* Task goal
In the classification notebook below, what file name is the test prediction table saved under?

* Excerpt provided
In [None]:
import numpy as np
import pandas as pd

In [None]:
meta_data = pd.read_csv('../input/training_set_metadata.csv')
test_meta_data = pd.read_csv('../input/test_set_metadata.csv')

In [None]:
classes = np.unique(meta_data['target'])
classes_all = np.hstack([classes, [99]])

# create a dictionary {class : index} to map class number with the index 
# (index will be used for submission columns like 0, 1, 2 ... 14)
target_map = {j:i for i, j in enumerate(classes_all)}

# create 'target_id' column to map with 'target' classes
target_ids = [target_map[i] for i in meta_data['target']]
meta_data['target_id'] = target_ids

In [None]:
# Build the flat probability arrays for both the galactic and extragalactic groups
galactic_cut = meta_data['hostgal_specz'] == 0
galactic_data = meta_data[galactic_cut]
extragalactic_data = meta_data[~galactic_cut]

galactic_classes = np.unique(galactic_data['target_id'])
extragalactic_classes = np.unique(extragalactic_data['target_id'])

galactic_classes = np.append(galactic_classes, 14)
extragalactic_classes = np.append(extragalactic_classes, 14)

Weights are taken from this kernel: https://www.kaggle.com/ganfear/calculate-exact-class-weights

which is based on this discussion: https://www.kaggle.com/c/PLAsTiCC-2018/discussion/67194

In [None]:
# Flat probabilities for Milky Way galaxy
galactic_probabilities = np.zeros(15)
for x in galactic_classes:
    if(x == 14):
        galactic_probabilities[x] = 2.00241/7.00657
        continue
    if(x == 5):
        galactic_probabilities[x] = 1.00000/7.00657
        continue
    galactic_probabilities[x] = 1.00104/7.00657

In [None]:
# Weighted probabilities for Extra Galaxies
extragalactic_probabilities = np.zeros(15)
for x in extragalactic_classes:
    if(x == 14):
        extragalactic_probabilities[x] = 2.00241/13.01868
        continue
    if(x == 1):
        extragalactic_probabilities[x] = 2.00189/13.01868
        continue
    if(x == 7):
        extragalactic_probabilities[x] = 2.00710/13.01868
        continue
    extragalactic_probabilities[x] = 1.00104/13.01868

In [None]:
# Apply this prediction to a table
import tqdm
def do_prediction(table):
    probs = []
    for index, row in tqdm.tqdm(table.iterrows(), total=len(table)):
        if row['hostgal_photoz'] == 0:
            prob = galactic_probabilities
        else:
            prob = extragalactic_probabilities
        probs.append(prob)
    return np.array(probs)

pred = do_prediction(meta_data)
test_pred = do_prediction(test_meta_data)

In [None]:
test_df = pd.DataFrame(index=test_meta_data['object_id'], data=test_pred, columns=['class_%d' % i for i in classes_all])
test_df.to_csv('./naive_benchmark3.csv')

* Data records
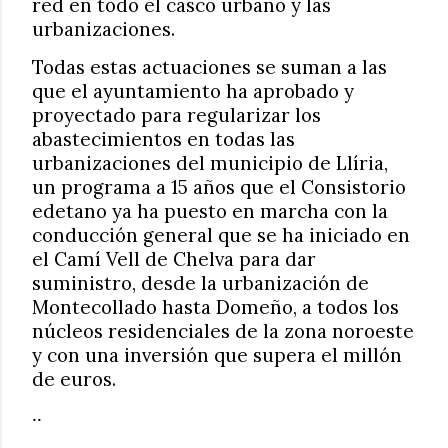
red en todo el casco urbano y las
urbanizaciones.
Todas estas actuaciones se suman a las
que el ayuntamiento ha aprobado y
proyectado para regularizar los
abastecimientos en todas las
urbanizaciones del municipio de Llíria,
un programa a 15 años que el Consistorio
edetano ya ha puesto en marcha con la
conducción general que se ha iniciado en
el Camí Vell de Chelva para dar
suministro, desde la urbanización de
Montecollado hasta Domeño, a todos los
núcleos residenciales de la zona noroeste
y con una inversión que supera el millón
de euros.
..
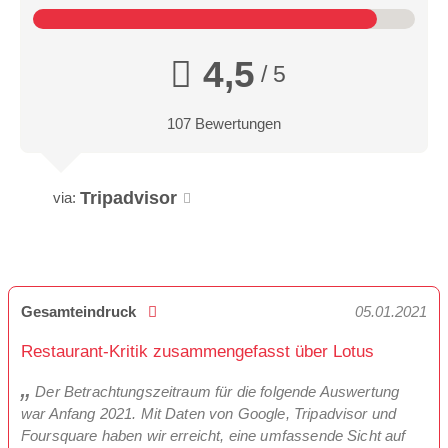
4,5
/ 5
107 Bewertungen
Tripadvisor
via:
Gesamteindruck
05.01.2021
Restaurant-Kritik zusammengefasst über Lotus
Der Betrachtungszeitraum für die folgende Auswertung
war Anfang 2021. Mit Daten von Google, Tripadvisor und
Foursquare haben wir erreicht, eine umfassende Sicht auf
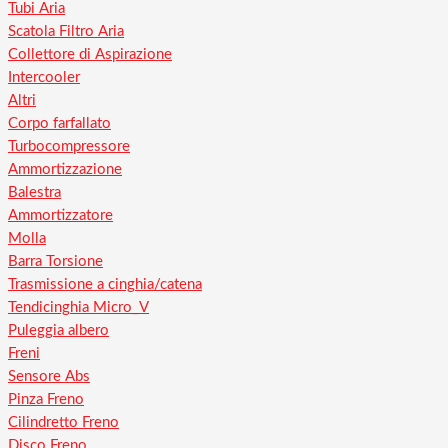
Tubi Aria
Scatola Filtro Aria
Collettore di Aspirazione
Intercooler
Altri
Corpo farfallato
Turbocompressore
Ammortizzazione
Balestra
Ammortizzatore
Molla
Barra Torsione
Trasmissione a cinghia/catena
Tendicinghia Micro_V
Puleggia albero
Freni
Sensore Abs
Pinza Freno
Cilindretto Freno
Disco Freno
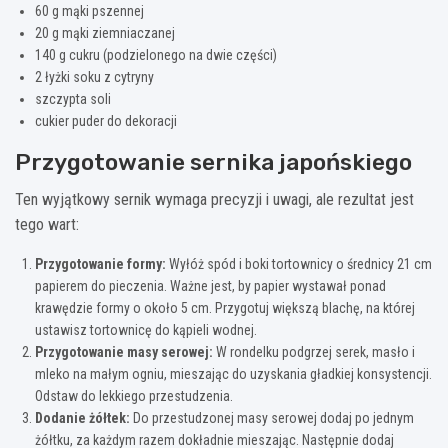
60 g mąki pszennej
20 g mąki ziemniaczanej
140 g cukru (podzielonego na dwie części)
2 łyżki soku z cytryny
szczypta soli
cukier puder do dekoracji
Przygotowanie sernika japońskiego
Ten wyjątkowy sernik wymaga precyzji i uwagi, ale rezultat jest
tego wart:
Przygotowanie formy:
Wyłóż spód i boki tortownicy o średnicy 21 cm
papierem do pieczenia. Ważne jest, by papier wystawał ponad
krawędzie formy o około 5 cm. Przygotuj większą blachę, na której
ustawisz tortownicę do kąpieli wodnej.
Przygotowanie masy serowej:
W rondelku podgrzej serek, masło i
mleko na małym ogniu, mieszając do uzyskania gładkiej konsystencji.
Odstaw do lekkiego przestudzenia.
Dodanie żółtek:
Do przestudzonej masy serowej dodaj po jednym
żółtku, za każdym razem dokładnie mieszając. Następnie dodaj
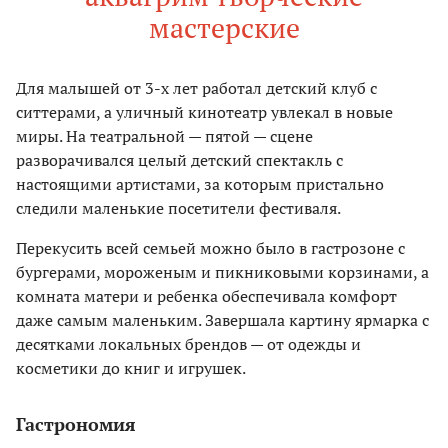
мастерские
Для малышей от 3-х лет работал детский клуб с
ситтерами, а уличный кинотеатр увлекал в новые
миры. На театральной — пятой — сцене
разворачивался целый детский спектакль с
настоящими артистами, за которым пристально
следили маленькие посетители фестиваля.
Перекусить всей семьей можно было в гастрозоне с
бургерами, мороженым и пикниковыми корзинами, а
комната матери и ребенка обеспечивала комфорт
даже самым маленьким. Завершала картину ярмарка с
десятками локальных брендов — от одежды и
косметики до книг и игрушек.
Гастрономия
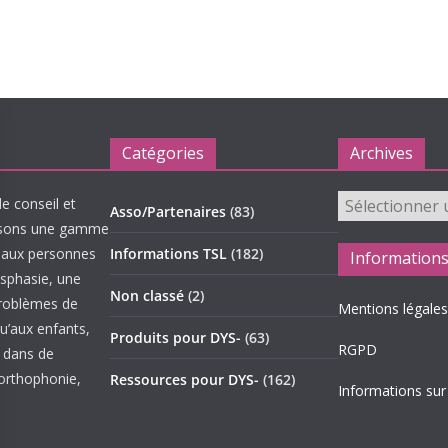
Catégories
Archives
Archives
le conseil et
Asso/Partenaires
(83)
oposons une gamme
de aux personnes
Informations TSL
(182)
Information
ysphasie, une
Non classé
(2)
problèmes de
Mentions légales
qu’aux enfants,
Produits pour DYS-
(63)
RGPD
s dans de
 orthophonie,
Ressources pour DYS-
(162)
Informations sur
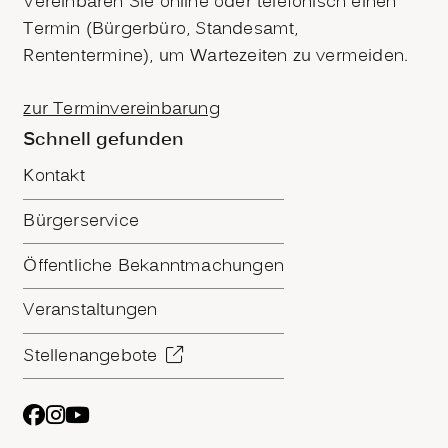
Vereinbaren Sie online oder telefonisch einen
Termin (Bürgerbüro, Standesamt,
Rententermine), um Wartezeiten zu vermeiden.
zur Terminvereinbarung
Schnell gefunden
Kontakt
Bürgerservice
Öffentliche Bekanntmachungen
Veranstaltungen
Stellenangebote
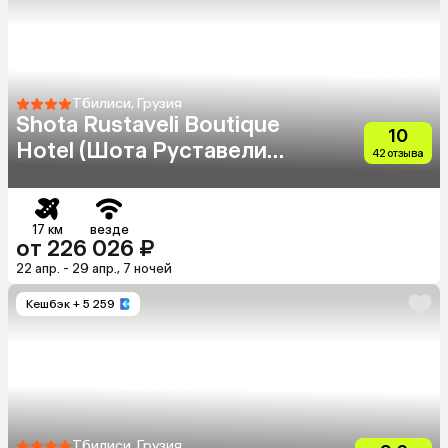
Тбилиси, Грузия
Shota Rustaveli Boutique
10
Hotel (Шота Руставели
42 отзыва
Бутик Отель)
17 км
везде
от 226 026 ₽
22 апр. - 29 апр., 7 ночей
Кешбэк
+ 5 259
Тбилиси, Грузия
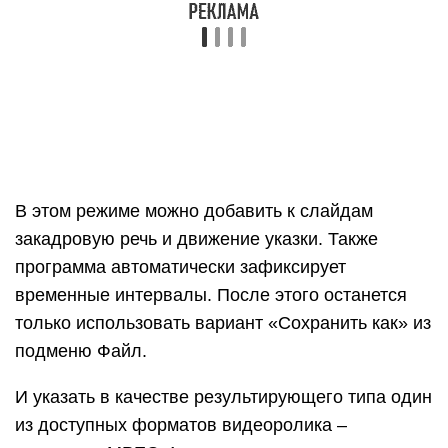
только использовать вариант «Сохранить как» из
подменю Файл.
И указать в качестве результирующего типа один
из доступных форматов видеоролика –
например, MPEG-4.
Имейте в виду, что данная операция может
потребовать значительного времени, особенно
на слабых ПК.
Демонстрация
Для демонстрации перейдите в «Показ
слайдов». Нажав на кнопку «С начала»,
презентация начнется с первого слайда. А нажав
на «С текущего слайда» — с того, который в
данный момент открыт на экране.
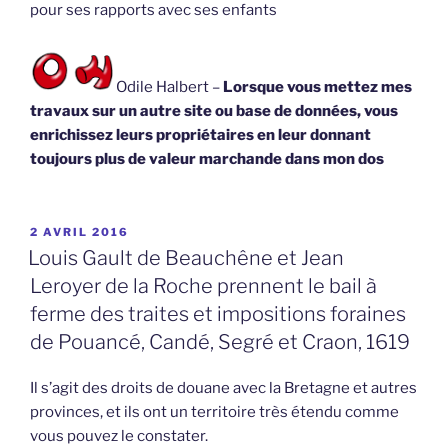
pour ses rapports avec ses enfants
Odile Halbert –
Lorsque vous mettez mes
travaux sur un autre site ou base de données, vous
enrichissez leurs propriétaires en leur donnant
toujours plus de valeur marchande dans mon dos
PUBLIÉ
2 AVRIL 2016
LE
Louis Gault de Beauchêne et Jean
Leroyer de la Roche prennent le bail à
ferme des traites et impositions foraines
de Pouancé, Candé, Segré et Craon, 1619
Il s’agit des droits de douane avec la Bretagne et autres
provinces, et ils ont un territoire très étendu comme
vous pouvez le constater.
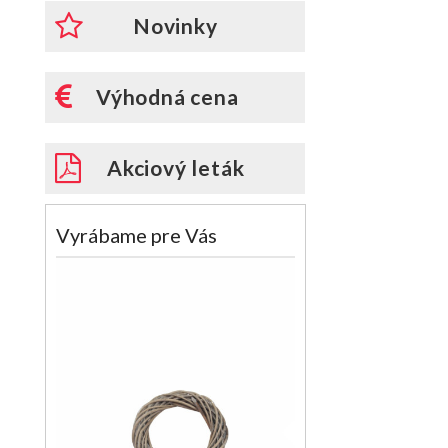
Novinky
Výhodná cena
Akciový leták
Vyrábame pre Vás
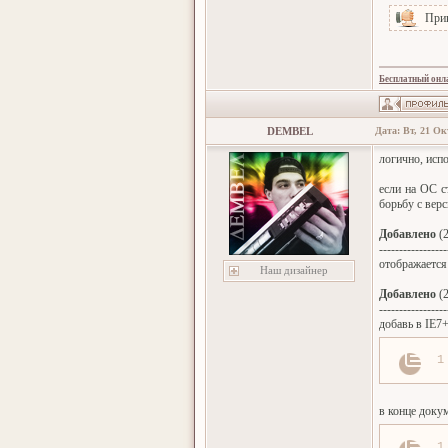
При
Бесплатный онл
DEMBEL
Дата: Вт, 21 Ок
логично, испо
если на ОС с
борьбу с вер
Добавлено
(2
-----------------
отображается 
Наш дизайнер
Добавлено
(2
-----------------
добавь в IE7
1
в конце доку
1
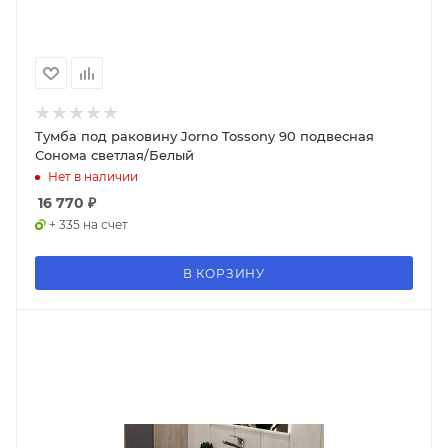
Тумба под раковину Jorno Tossony 90 подвесная
Сонома светлая/Белый
Нет в наличии
16 770
₽
+ 335 на счет
В КОРЗИНУ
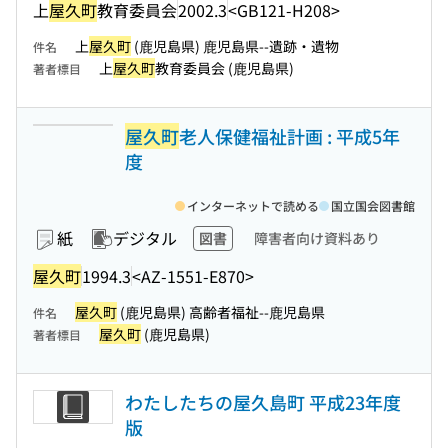
上
屋久町
教育委員会
2002.3
<GB121-H208>
上
屋久町
(鹿児島県) 鹿児島県--遺跡・遺物
件名
上
屋久町
教育委員会 (鹿児島県)
著者標目
屋久町
老人保健福祉計画 : 平成5年
度
インターネットで読める
国立国会図書館
紙
デジタル
図書
障害者向け資料あり
屋久町
1994.3
<AZ-1551-E870>
屋久町
(鹿児島県) 高齢者福祉--鹿児島県
件名
屋久町
(鹿児島県)
著者標目
わたしたちの屋久島町 平成23年度
版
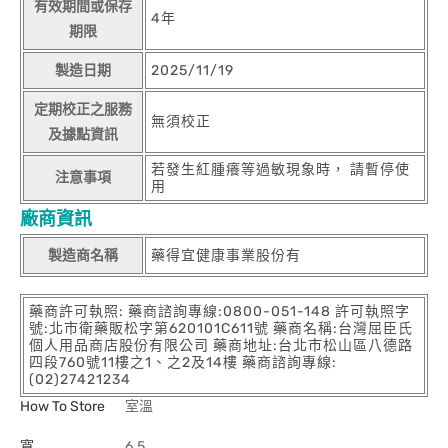
有效期間或保存
4年
期限
製造日期
2025/11/19
定期校正之服務
無須校正
及據點資訊
若發生紅腫癢等過敏現象時， 請暫停使
注意事項
用
廠商資訊
製造商名稱
藥得宜健康事業股份有
藥商許可執照: 藥商諮詢專線:0800-051-148 許可執照字
號:北市衛藥販松字第620101C611號 藥商名稱:台灣屈臣氏
個人用品商店股份有限公司 藥商地址:台北市松山區八德路
四段760號11樓之1、之2及14樓 藥商諮詢專線:
(02)27421234
How To Store
室溫
寬
6.5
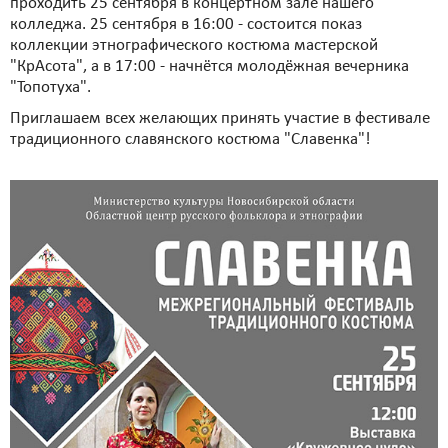
проходить 25 сентября в концертном зале нашего
колледжа. 25 сентября в 16:00 - состоится показ
коллекции этнографического костюма мастерской
"КрАсота", а в 17:00 - начнётся молодёжная вечерника
"Топотуха".
Приглашаем всех желающих принять участие в фестивале
традиционного славянского костюма "Славенка"!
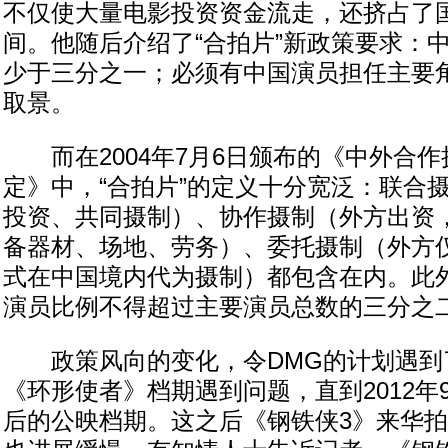
不仅使大量电影投资资金流走，还挤占了
间。他随后介绍了“合拍片”新政策要求：
少于三分之一；必须有中国演员担任主要
取景。
而在2004年7月6日颁布的《中外合作
定》中，“合拍片”的定义十分宽泛：联合
投资、共同摄制）、协作摄制（外方出资
备器材、场地、劳务）、委托摄制（外方
式在中国境内代为摄制）都包含在内。此外
演员比例不得超过主要演员总数的三分之二
政策风向的变化，令DMG的计划遇到
《环形使者》档期遇到问题，直到2012年
后的公映档期。这之后《钢铁侠3》来华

* Output
naive_benchmark3.csv